Figure 2: Eliminating gearboxes, couplings, and brackets from this rotary knife assembly decreased per-axis power consumption from 7.9 kW to 4.1 kW while increasing percent of motor torque producing useful work (moving the load) from 53% to 64%. (Courtesy of Rockwell Automation)

 

Keeping it cool
There was a time machine builders and system integrators tended to follow the "bigger is better" approach to motor sizing. In some cases, it was driven by a failure to fully appreciate the operating temperature range of the component. The motor that was hot to the touch was overtaxed, the thinking went. To build a system that would last for two decades or more, the best choice was to oversize.

While extended lifespans still apply for select applications such as glass manufacturing, most machines undergo retrofit or replacement in a fraction of that time span. As a result, the concept of oversizing motors to ensure long lifetime is no longer relevant. "OEMs that really drive this industry are probably on a three to five year design cycle," says Cromheecke. "The end-users are probably operating the machines longer than the OEMs are billing them as current offerings but probably in that 10 year window, the advantages of newer technologies create incentives to either buy a new machine or retrofit it to take advantage of the newer technologies."

The issue of motors running hot can present something of a trade-off. If the motor is buried within the machine, temperature is typically not a concern so long as the motor runs within its ratings. When the motor is on the outside of the chassis, it can present the potential for operator injury. In such a case, the designer needs to make a trade-off between the cost of going to a larger motor size and the cost of shielding operators from touch hazards. In certain applications such as injection molding of plastic, excess heat dissipated by motors can also potentially damage the end product, in which case end-users may want to oversize the motors to prevent heat buildup. Not only do the motors run cooler, they have larger chassis to dissipate heat.

Keeping it lean
Inventory reduction has traditionally motivated designers to oversize some motors so that the machine as a whole uses fewer distinct components. Yes, some axes wind up with far more muscle than necessary but the trade-off is limiting the amount of money tied up in manufacturing inventory for the OEM and spares inventory for the end user. This applies particularly in industries like semiconductor and automotive manufacturing that feature enormous production lines with high axes counts.

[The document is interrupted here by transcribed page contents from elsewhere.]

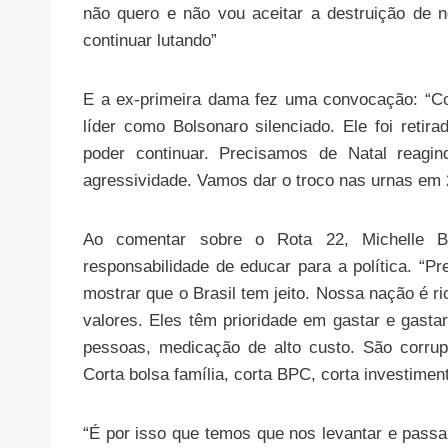
não quero e não vou aceitar a destruição de
continuar lutando”
E a ex-primeira dama fez uma convocação: “C
líder como Bolsonaro silenciado. Ele foi reti
poder continuar. Precisamos de Natal reagi
agressividade. Vamos dar o troco nas urnas em 
Ao comentar sobre o Rota 22, Michelle B
responsabilidade de educar para a política. “
mostrar que o Brasil tem jeito. Nossa nação é 
valores. Eles têm prioridade em gastar e gast
pessoas, medicação de alto custo. São corru
Corta bolsa família, corta BPC, corta investiment
“É por isso que temos que nos levantar e pass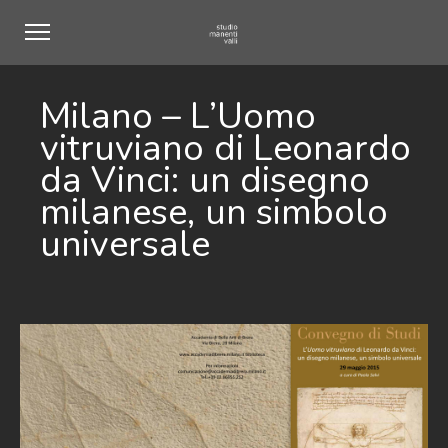
Milano – L’Uomo
vitruviano di Leonardo
da Vinci: un disegno
milanese, un simbolo
universale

The trade-off for over sizing motors to simplify inventory management is that larger motor increases inertia on the motor side, potentially degrading performance and efficiency. "Now you’re losing energy," says Mueller. "The best move would be to use the optimal size of the motor and match that. Now you're going to have to have two spares on the shelf instead of one, but I think that it's the best solution for the customer."

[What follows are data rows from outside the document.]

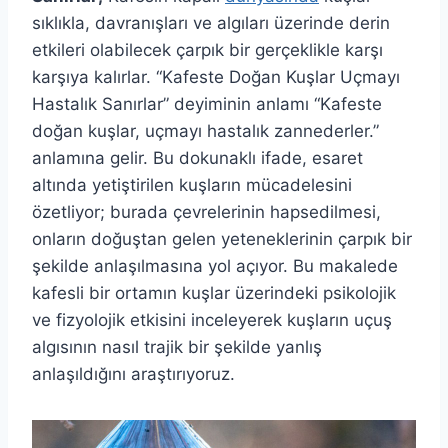
sıklıkla, davranışları ve algıları üzerinde derin
etkileri olabilecek çarpık bir gerçeklikle karşı
karşıya kalırlar. “Kafeste Doğan Kuşlar Uçmayı
Hastalık Sanırlar” deyiminin anlamı “Kafeste
doğan kuşlar, uçmayı hastalık zannederler.”
anlamına gelir. Bu dokunaklı ifade, esaret
altında yetiştirilen kuşların mücadelesini
özetliyor; burada çevrelerinin hapsedilmesi,
onların doğuştan gelen yeteneklerinin çarpık bir
şekilde anlaşılmasına yol açıyor. Bu makalede
kafesli bir ortamın kuşlar üzerindeki psikolojik
ve fizyolojik etkisini inceleyerek kuşların uçuş
algısının nasıl trajik bir şekilde yanlış
anlaşıldığını araştırıyoruz.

“We really want customers to understand is what the right size is so that they can compare to that data and make an informed business decision as opposed to just applying rules of thumb and oversizing even the biggest motors to reduce the spare parts inventory," says Cromheecke. "They're doing it relatively blindly today and in a lot of cases we just don't think that's the right thing to do. It's a business session that the company needs to make—we just want them to make it based on a full set of data."

Sizing motors is a nontrivial task that can significantly affect the performance and economics of the final system. Although the standard industry rules of thumb can be simple, for many applications, detailed modeling via industry tools may be the best solution.